AMD's Zen Architecture Is Vulnerable To A New Insidious SMT Security Flaw
Researchers have detailed the SQUIP attack, which is particularly worrisome for users of AMD Zen 1, Zen 2 and Zen 3 processors. Researchers were able measure the precise degree of Scheduler Queue Usage (i.e., occupancy) via Interference Probing, giving the attack its name. Using this technique, it was possible in tests to recover a full RSA-4096 encryption key from a user on a co-located virtual machine (VM) and co-located process.
SQUIP is claimed by researchers from the Graz University of Technology, the Georgia Institute of Technology, and the Lamarr Security Research Center to be the first side-channel attack on scheduler queues. Regular readers will be aware of the raft of side-channel memory reading vulnerabilities a few years back, with the most famous being Spectre and Meltdown. Here the data isn’t spied upon in memory, but within the processor scheduler queue. For this reason, AMD Zen 1, Zen 2 and Zen 3 processors are the most vulnerable – with per execution unit scheduler queues and SMT (simultaneous multi-threading) providing the co-located VM/process snooping opportunities.

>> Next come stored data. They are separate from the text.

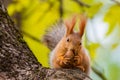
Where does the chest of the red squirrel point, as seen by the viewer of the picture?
toward the camera
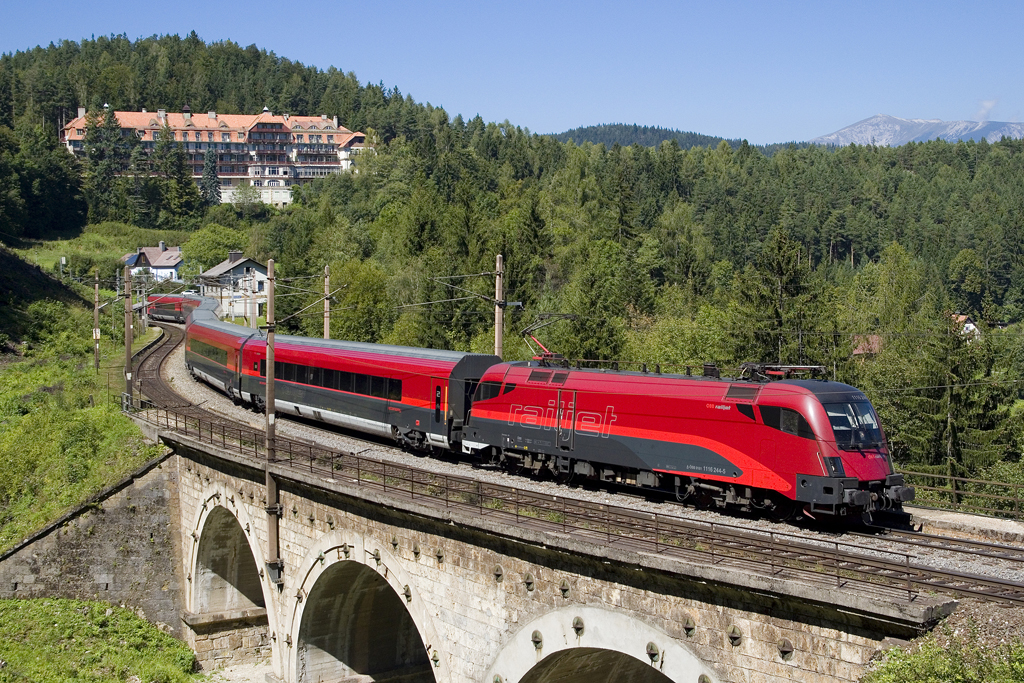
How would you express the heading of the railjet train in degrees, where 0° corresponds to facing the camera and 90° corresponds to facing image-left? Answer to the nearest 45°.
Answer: approximately 315°

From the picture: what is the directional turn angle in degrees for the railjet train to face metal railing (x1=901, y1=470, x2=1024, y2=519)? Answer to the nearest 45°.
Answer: approximately 45° to its left

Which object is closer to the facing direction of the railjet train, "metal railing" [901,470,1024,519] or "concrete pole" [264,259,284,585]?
the metal railing
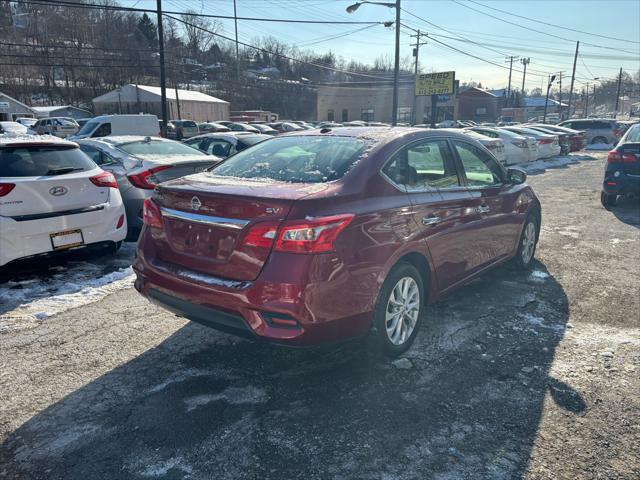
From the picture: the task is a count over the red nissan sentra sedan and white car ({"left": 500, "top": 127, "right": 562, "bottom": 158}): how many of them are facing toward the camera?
0

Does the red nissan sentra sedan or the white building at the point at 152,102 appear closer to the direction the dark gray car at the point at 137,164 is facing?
the white building

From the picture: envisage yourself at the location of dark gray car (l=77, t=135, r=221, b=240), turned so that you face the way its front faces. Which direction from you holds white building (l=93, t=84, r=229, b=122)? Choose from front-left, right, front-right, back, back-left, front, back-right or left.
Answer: front-right

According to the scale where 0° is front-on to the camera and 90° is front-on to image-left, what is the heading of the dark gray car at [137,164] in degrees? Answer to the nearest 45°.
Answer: approximately 135°

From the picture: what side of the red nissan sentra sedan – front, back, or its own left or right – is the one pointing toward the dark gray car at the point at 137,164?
left

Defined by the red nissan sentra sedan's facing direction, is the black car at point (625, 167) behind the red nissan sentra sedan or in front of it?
in front

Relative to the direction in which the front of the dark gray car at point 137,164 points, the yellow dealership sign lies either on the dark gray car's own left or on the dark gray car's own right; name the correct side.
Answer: on the dark gray car's own right

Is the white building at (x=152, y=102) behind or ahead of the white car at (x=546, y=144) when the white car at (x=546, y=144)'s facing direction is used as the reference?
ahead

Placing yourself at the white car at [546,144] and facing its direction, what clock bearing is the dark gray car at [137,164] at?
The dark gray car is roughly at 8 o'clock from the white car.

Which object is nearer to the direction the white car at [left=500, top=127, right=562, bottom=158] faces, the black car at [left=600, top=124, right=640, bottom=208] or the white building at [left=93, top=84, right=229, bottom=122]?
the white building

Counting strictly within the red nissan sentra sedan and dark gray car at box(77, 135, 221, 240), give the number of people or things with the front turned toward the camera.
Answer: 0

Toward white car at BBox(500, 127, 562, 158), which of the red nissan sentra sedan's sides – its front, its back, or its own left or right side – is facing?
front

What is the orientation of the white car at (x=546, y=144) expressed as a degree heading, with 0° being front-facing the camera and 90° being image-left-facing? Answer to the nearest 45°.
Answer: approximately 135°

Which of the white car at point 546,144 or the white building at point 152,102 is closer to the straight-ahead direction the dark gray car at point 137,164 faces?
the white building

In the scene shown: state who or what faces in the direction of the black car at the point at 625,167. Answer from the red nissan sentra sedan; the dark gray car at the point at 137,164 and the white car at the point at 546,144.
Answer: the red nissan sentra sedan

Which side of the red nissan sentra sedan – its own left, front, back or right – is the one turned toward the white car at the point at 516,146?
front

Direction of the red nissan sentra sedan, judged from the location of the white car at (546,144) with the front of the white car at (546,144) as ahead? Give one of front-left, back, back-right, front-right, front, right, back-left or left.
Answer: back-left

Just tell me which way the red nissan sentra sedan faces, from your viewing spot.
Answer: facing away from the viewer and to the right of the viewer
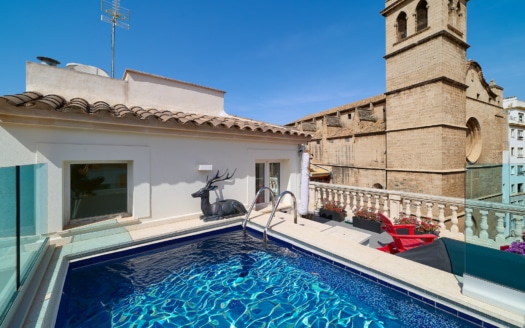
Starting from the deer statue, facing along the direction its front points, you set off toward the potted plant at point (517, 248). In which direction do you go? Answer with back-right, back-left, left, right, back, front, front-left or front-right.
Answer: back-left

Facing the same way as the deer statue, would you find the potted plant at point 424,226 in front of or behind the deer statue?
behind

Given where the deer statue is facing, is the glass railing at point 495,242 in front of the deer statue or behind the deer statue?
behind

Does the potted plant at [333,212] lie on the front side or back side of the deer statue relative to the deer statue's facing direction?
on the back side

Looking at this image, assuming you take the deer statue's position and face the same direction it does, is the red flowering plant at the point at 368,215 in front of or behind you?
behind

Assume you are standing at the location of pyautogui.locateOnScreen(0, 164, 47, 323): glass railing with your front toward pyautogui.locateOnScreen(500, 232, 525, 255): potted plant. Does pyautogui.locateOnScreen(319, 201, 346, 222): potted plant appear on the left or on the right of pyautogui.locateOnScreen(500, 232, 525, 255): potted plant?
left

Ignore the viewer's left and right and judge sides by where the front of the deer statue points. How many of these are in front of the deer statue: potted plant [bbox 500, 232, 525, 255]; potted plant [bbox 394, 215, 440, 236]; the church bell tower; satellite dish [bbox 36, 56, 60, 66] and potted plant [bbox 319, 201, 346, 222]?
1

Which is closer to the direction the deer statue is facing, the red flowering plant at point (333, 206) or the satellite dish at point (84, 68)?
the satellite dish

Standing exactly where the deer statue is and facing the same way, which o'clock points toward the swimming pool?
The swimming pool is roughly at 9 o'clock from the deer statue.

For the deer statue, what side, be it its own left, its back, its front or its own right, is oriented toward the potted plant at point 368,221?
back

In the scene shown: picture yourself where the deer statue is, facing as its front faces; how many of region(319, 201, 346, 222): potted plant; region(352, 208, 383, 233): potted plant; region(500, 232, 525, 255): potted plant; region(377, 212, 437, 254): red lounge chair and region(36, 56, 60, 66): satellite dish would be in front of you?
1

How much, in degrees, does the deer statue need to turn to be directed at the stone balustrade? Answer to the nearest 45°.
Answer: approximately 180°

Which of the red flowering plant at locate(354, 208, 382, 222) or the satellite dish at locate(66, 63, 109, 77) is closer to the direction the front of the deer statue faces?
the satellite dish

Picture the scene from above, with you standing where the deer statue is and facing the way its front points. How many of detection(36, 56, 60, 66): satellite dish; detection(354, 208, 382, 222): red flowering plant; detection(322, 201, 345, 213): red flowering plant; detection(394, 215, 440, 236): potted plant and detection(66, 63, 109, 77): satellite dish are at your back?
3

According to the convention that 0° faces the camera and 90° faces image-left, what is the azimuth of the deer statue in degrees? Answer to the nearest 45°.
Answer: approximately 90°

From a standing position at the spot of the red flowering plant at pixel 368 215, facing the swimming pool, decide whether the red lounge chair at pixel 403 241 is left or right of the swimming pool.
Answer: left
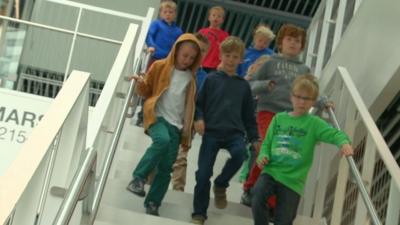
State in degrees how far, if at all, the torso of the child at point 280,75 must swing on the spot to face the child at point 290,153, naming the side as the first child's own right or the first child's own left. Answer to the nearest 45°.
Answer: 0° — they already face them

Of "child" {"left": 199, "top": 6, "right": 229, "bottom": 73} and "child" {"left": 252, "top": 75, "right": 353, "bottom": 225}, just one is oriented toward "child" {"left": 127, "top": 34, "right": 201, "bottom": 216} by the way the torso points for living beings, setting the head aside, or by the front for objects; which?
"child" {"left": 199, "top": 6, "right": 229, "bottom": 73}

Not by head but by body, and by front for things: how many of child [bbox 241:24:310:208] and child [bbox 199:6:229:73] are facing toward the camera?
2

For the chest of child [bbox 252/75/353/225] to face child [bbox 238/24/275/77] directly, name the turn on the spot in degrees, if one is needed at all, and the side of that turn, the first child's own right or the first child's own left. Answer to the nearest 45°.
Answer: approximately 180°

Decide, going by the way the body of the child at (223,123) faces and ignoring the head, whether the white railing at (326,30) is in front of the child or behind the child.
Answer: behind

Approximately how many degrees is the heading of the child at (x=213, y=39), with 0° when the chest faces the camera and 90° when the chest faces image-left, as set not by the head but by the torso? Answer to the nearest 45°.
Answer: approximately 0°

Based on the above information, this vulnerability is not likely to be a huge problem for home PC users, enthusiasts and gamers. The attack as it is currently known to work relies on a few special conditions – namely that the attacker and victim must have co-located VMs or processes using the same physical core but run their code on different SMT threads. Thus, the victim’s process can be spied upon by an attacker using the other core thread in a VM. The researchers were able to extract data at a rate of 0.89 Mbit/s from a co-located VM and a rate of 2.70 Mbit/s from a co-located process with very high degrees of accuracy.
Intel processors are not vulnerable to this attack as they have a single scheduler queue. Meanwhile, Apple Silicon processors with split scheduler queues do not currently utilize SMT.